____ DATA FOR REVIEW

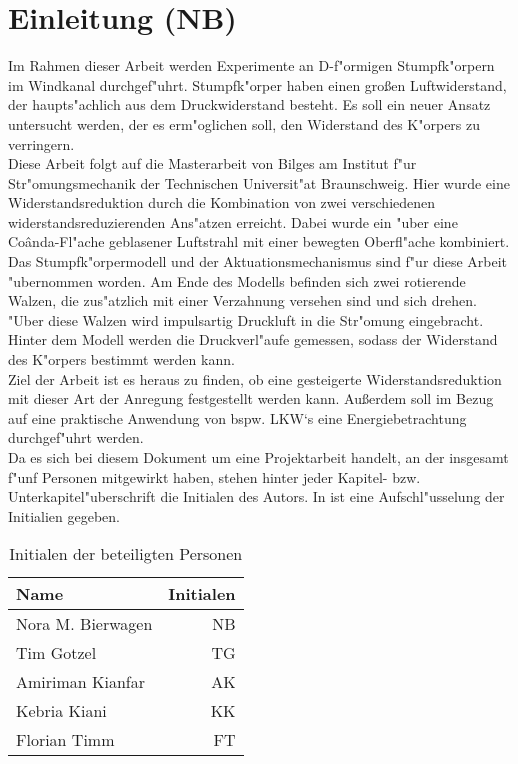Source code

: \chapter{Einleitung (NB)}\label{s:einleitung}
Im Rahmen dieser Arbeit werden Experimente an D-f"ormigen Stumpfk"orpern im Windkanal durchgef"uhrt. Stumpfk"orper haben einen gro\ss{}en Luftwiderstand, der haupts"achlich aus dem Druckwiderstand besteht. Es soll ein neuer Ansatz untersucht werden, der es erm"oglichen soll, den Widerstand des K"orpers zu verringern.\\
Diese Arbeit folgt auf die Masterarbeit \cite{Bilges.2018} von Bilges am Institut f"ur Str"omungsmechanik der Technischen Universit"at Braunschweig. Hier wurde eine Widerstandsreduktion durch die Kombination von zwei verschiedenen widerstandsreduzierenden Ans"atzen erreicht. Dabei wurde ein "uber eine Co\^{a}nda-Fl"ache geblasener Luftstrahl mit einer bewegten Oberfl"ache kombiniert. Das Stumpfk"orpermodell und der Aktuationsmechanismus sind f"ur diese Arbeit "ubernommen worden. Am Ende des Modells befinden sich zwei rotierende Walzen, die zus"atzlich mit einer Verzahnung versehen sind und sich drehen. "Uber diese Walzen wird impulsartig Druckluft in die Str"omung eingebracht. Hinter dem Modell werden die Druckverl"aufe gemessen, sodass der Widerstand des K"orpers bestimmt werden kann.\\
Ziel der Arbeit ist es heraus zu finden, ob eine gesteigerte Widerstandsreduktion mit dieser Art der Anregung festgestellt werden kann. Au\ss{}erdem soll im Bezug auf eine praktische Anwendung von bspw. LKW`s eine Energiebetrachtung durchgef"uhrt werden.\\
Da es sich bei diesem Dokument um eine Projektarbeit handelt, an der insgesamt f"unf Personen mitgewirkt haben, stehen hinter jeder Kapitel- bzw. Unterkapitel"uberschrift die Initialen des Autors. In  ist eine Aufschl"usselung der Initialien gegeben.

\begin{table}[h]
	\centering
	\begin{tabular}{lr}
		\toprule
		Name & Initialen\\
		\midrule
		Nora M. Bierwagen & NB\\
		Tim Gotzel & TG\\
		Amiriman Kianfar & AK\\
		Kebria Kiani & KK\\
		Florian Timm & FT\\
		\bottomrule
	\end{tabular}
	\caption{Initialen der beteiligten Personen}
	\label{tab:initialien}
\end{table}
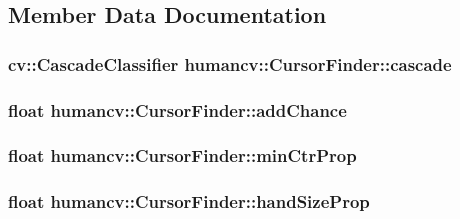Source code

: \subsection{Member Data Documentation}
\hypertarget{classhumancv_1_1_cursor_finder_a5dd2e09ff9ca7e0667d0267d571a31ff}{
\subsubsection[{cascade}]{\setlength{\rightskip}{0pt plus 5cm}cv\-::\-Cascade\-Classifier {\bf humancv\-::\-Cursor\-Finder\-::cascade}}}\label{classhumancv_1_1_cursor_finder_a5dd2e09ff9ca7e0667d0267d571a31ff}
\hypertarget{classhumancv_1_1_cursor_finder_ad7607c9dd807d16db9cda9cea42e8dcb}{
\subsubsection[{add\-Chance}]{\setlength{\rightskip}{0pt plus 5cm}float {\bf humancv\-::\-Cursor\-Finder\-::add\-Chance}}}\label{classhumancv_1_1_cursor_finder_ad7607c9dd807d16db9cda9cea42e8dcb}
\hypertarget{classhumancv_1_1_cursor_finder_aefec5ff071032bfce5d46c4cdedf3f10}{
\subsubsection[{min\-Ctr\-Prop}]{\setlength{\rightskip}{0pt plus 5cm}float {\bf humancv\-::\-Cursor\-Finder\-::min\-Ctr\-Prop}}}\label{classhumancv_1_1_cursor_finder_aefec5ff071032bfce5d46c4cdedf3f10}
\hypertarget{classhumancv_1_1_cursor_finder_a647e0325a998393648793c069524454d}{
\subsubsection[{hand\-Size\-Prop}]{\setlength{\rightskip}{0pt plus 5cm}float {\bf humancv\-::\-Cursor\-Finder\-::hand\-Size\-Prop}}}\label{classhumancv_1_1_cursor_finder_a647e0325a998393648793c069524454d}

________

| WHAT IS REQUIRED |
Starting with the first line of the data above and ending with the line containing "Im Rahmen dieser", please restate every line exactly, leaving images out.

| ANSWER FOR THE TASK |
Source code

: \chapter{Einleitung (NB)}\label{s:einleitung}
Im Rahmen dieser Arbeit werden Experimente an D-f"ormigen Stumpfk"orpern im Windkanal durchgef"uhrt. Stumpfk"orper haben einen gro\ss{}en Luftwiderstand, der haupts"achlich aus dem Druckwiderstand besteht. Es soll ein neuer Ansatz untersucht werden, der es erm"oglichen soll, den Widerstand des K"orpers zu verringern.\\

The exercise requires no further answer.